Why does this project exist?

The question behind our project

For decades, the dominant narrative about young people and religion was one of steady, inevitable decline. Secularisation theory predicted that modernisation would progressively erode religious belief and practice, especially among the younger generations. That story seemed to be confirmed by falling church attendance, declining religious affiliation, and a growing number of young people identifying as "nones."

Beyond Decline: A Global Revival of Faith and Meaning Defies Simple Labels

But something more complex is happening. Recent data — including our own — suggest that the picture is far more nuanced: a persistent and sometimes intense religiosity in the Global South; a visible minority of deeply committed young believers even in secularised Europe; and a widespread, if often unstructured, search for transcendence and meaning that defies simple categorisation.

Understanding Young People Beyond the Numbers

At the same time, young people are navigating a world of rapid and simultaneous change: the transformation of work, the fragility of relationships, the crisis of institutions, and the challenge of forging identity in a culture of noise and distraction.

Footprints exists because young people deserve to be listened to carefully, not just measured.
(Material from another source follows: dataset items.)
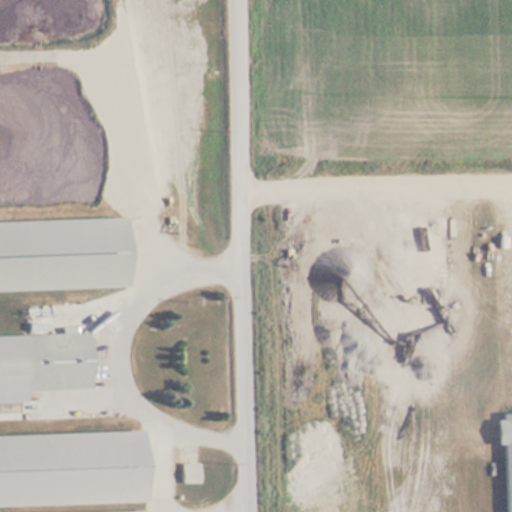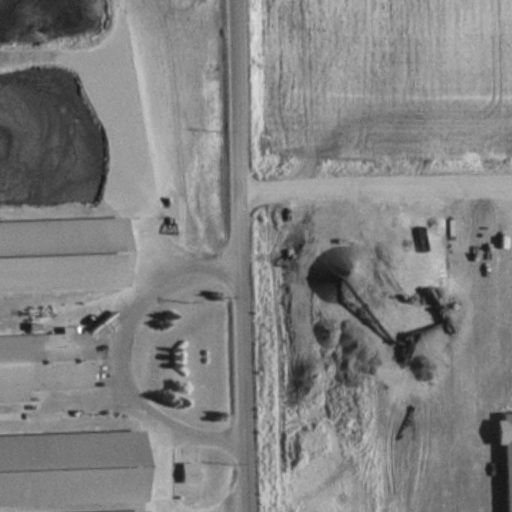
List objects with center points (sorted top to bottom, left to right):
road: (109, 117)
road: (242, 256)
road: (115, 345)
building: (63, 368)
road: (153, 463)
building: (188, 473)
road: (229, 498)
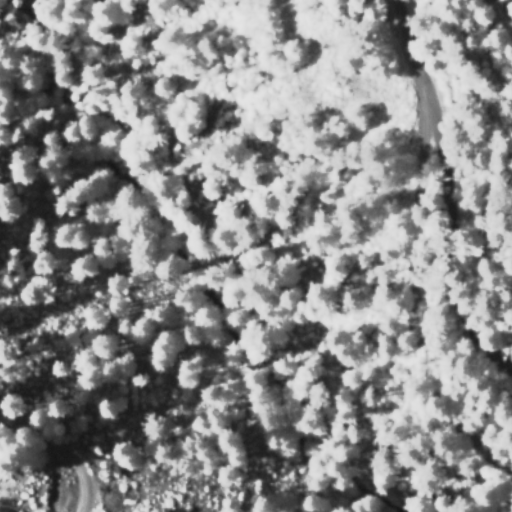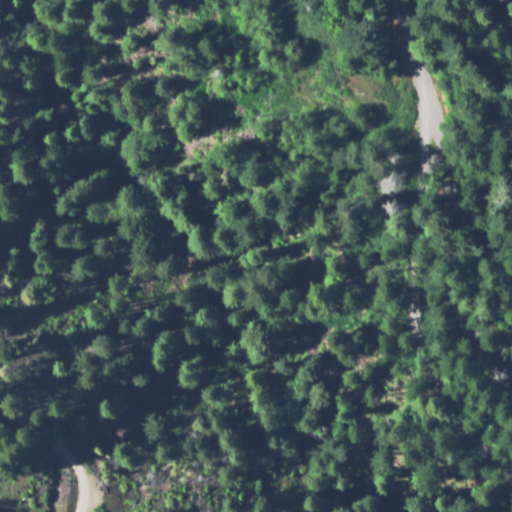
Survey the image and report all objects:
road: (451, 186)
road: (206, 449)
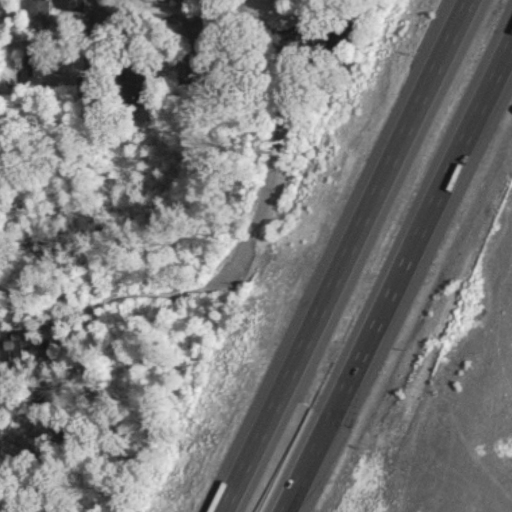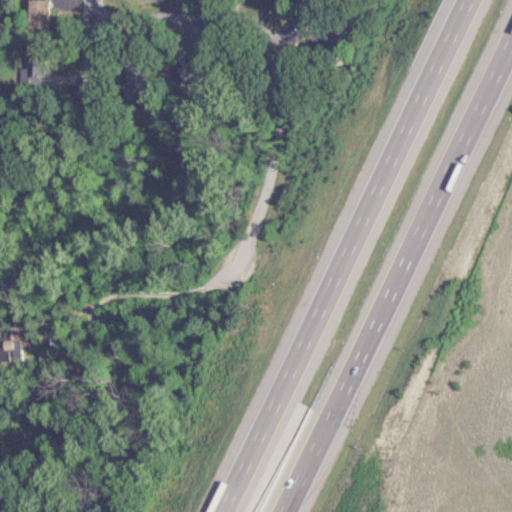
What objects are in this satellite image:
building: (29, 15)
road: (90, 27)
road: (272, 28)
road: (200, 29)
road: (238, 246)
road: (331, 256)
road: (394, 268)
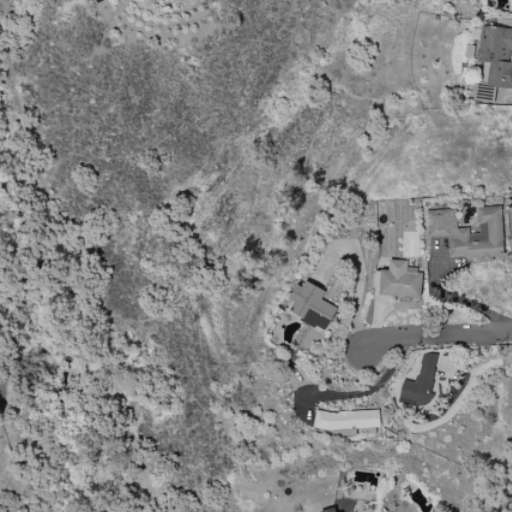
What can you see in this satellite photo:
building: (495, 56)
building: (469, 233)
road: (91, 264)
road: (361, 280)
building: (312, 307)
road: (436, 335)
building: (419, 384)
park: (109, 386)
road: (373, 389)
building: (346, 420)
building: (330, 510)
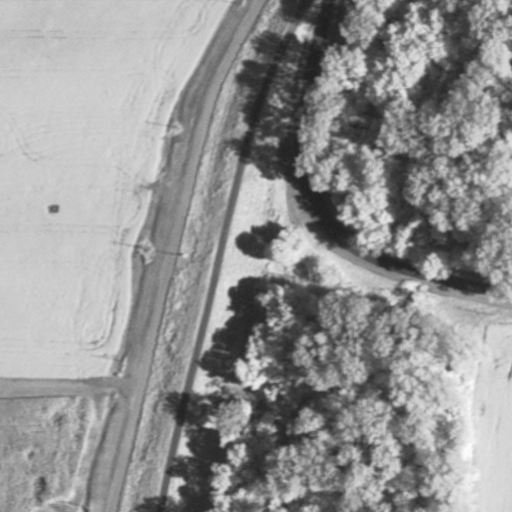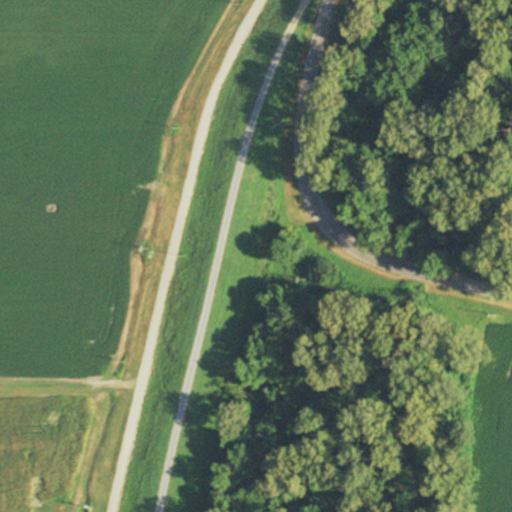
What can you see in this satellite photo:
road: (320, 208)
road: (174, 251)
road: (226, 251)
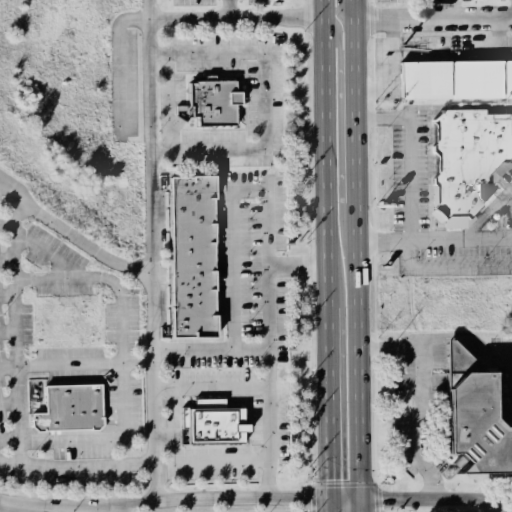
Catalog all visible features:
road: (150, 7)
road: (455, 8)
road: (341, 12)
road: (432, 16)
road: (276, 17)
road: (500, 34)
road: (339, 51)
road: (414, 52)
road: (120, 59)
building: (453, 78)
building: (508, 78)
building: (476, 79)
building: (425, 80)
building: (209, 102)
building: (214, 102)
road: (457, 109)
road: (199, 153)
building: (464, 159)
building: (468, 161)
road: (406, 167)
road: (7, 186)
road: (15, 197)
road: (506, 199)
road: (487, 214)
road: (434, 241)
road: (229, 244)
building: (186, 255)
road: (325, 255)
road: (356, 255)
building: (192, 256)
road: (7, 258)
road: (104, 278)
road: (153, 327)
road: (462, 340)
parking lot: (65, 345)
road: (191, 348)
road: (213, 386)
road: (412, 400)
building: (64, 408)
building: (71, 408)
road: (14, 410)
building: (209, 421)
building: (214, 422)
road: (270, 423)
building: (469, 424)
building: (478, 424)
road: (106, 439)
road: (8, 456)
road: (200, 459)
traffic signals: (329, 497)
road: (232, 498)
traffic signals: (359, 498)
road: (433, 498)
road: (509, 507)
road: (1, 508)
road: (53, 510)
road: (501, 510)
road: (108, 511)
road: (108, 511)
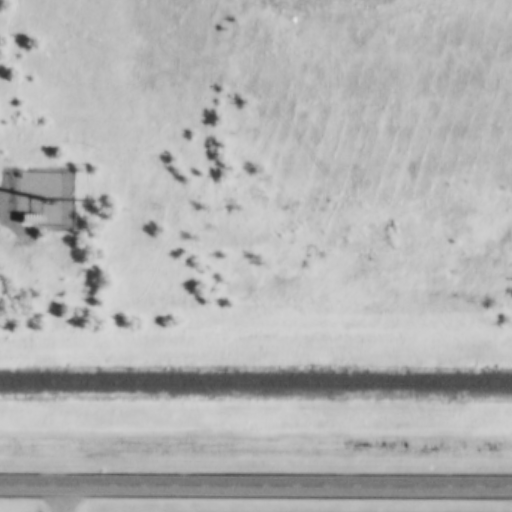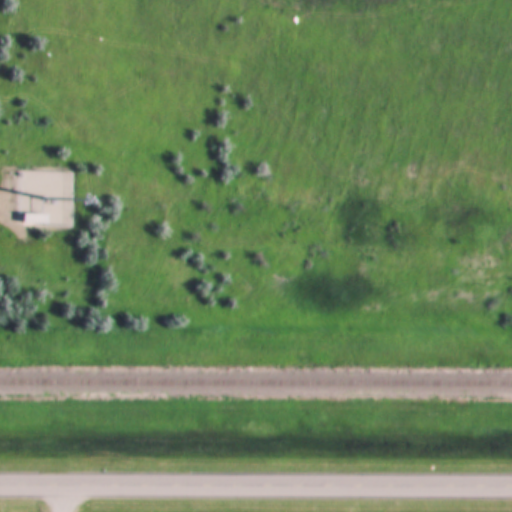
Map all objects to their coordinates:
building: (23, 219)
railway: (256, 382)
road: (256, 484)
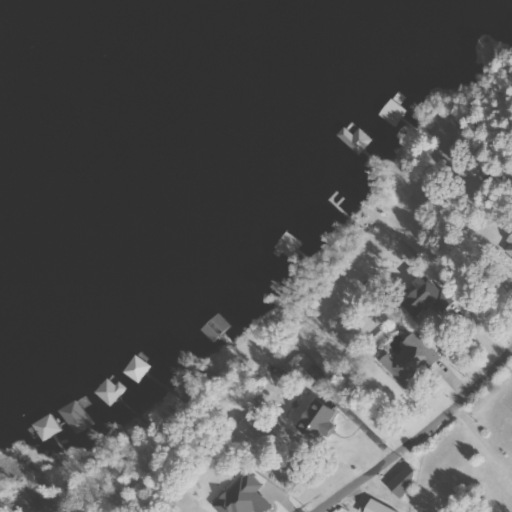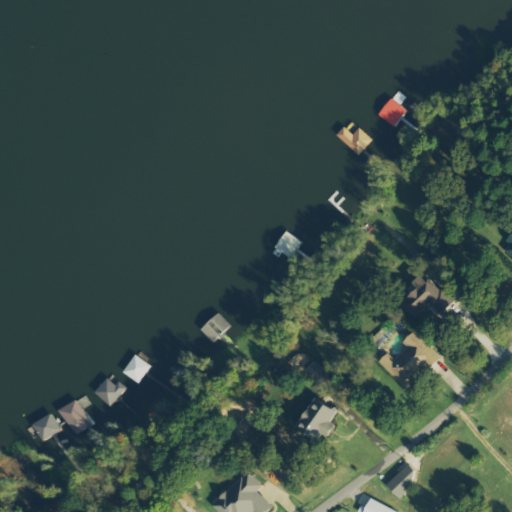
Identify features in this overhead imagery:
building: (395, 113)
building: (357, 140)
building: (509, 249)
building: (413, 361)
building: (112, 392)
building: (78, 418)
building: (321, 422)
building: (46, 429)
road: (418, 434)
building: (246, 497)
building: (380, 507)
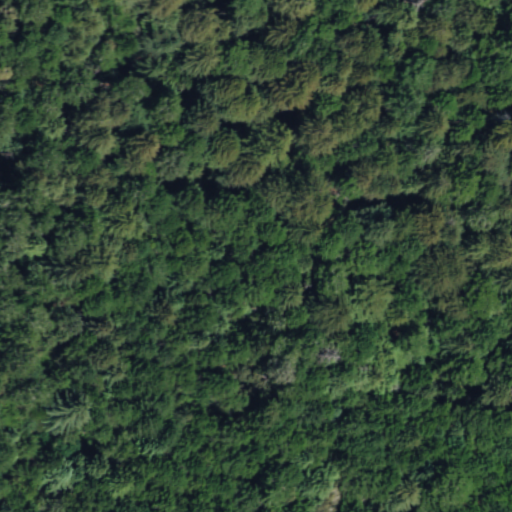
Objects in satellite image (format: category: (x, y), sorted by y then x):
road: (214, 144)
road: (495, 509)
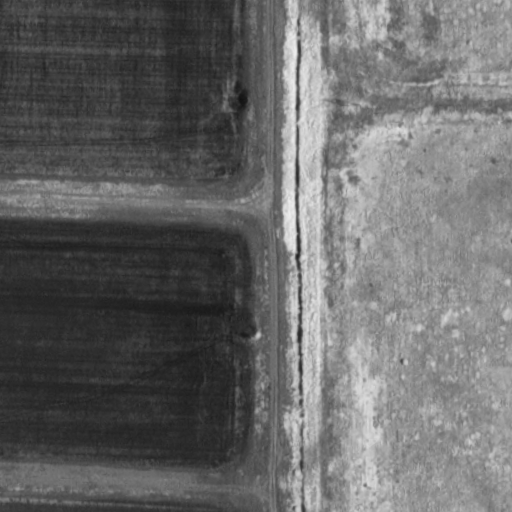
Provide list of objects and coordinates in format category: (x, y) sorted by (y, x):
power tower: (353, 104)
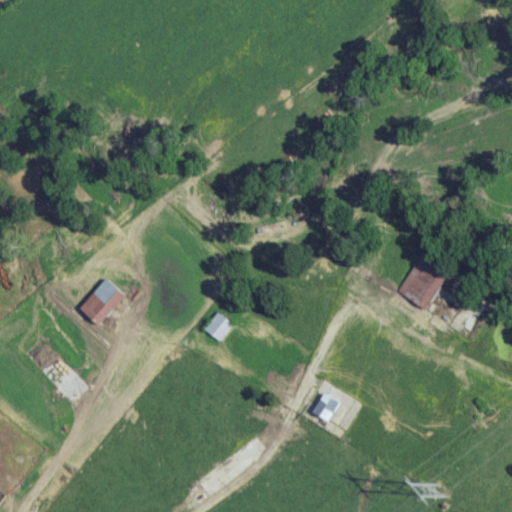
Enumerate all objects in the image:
building: (106, 307)
building: (221, 332)
road: (280, 408)
building: (330, 413)
power tower: (442, 497)
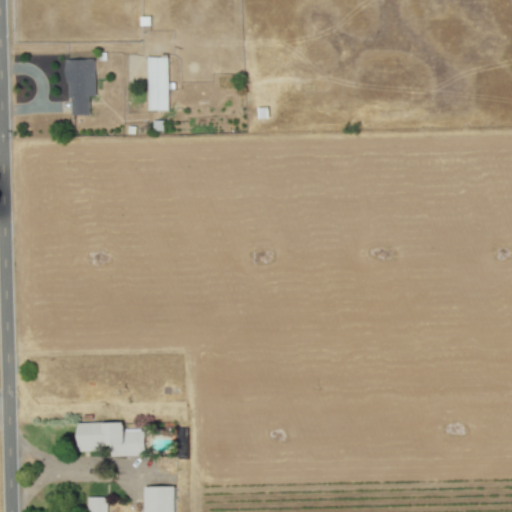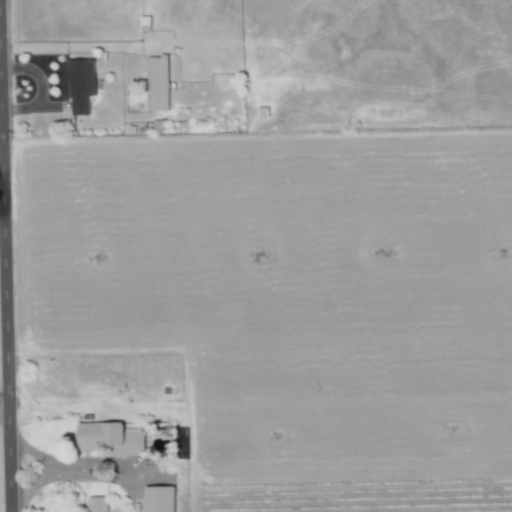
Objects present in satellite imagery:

Understanding who they really are — not who we imagine or fear they might be — is a precondition for accompanying them well: as educators, as Church communities, as policymakers, and as fellow human beings.

The increasing process of secularisation, well documented in previous studies, runs parallel to a minor but significant opposite trend: an increase in faith lived out of conviction, replacing a kind of 'socio-cultural' religion lived out of mere tradition.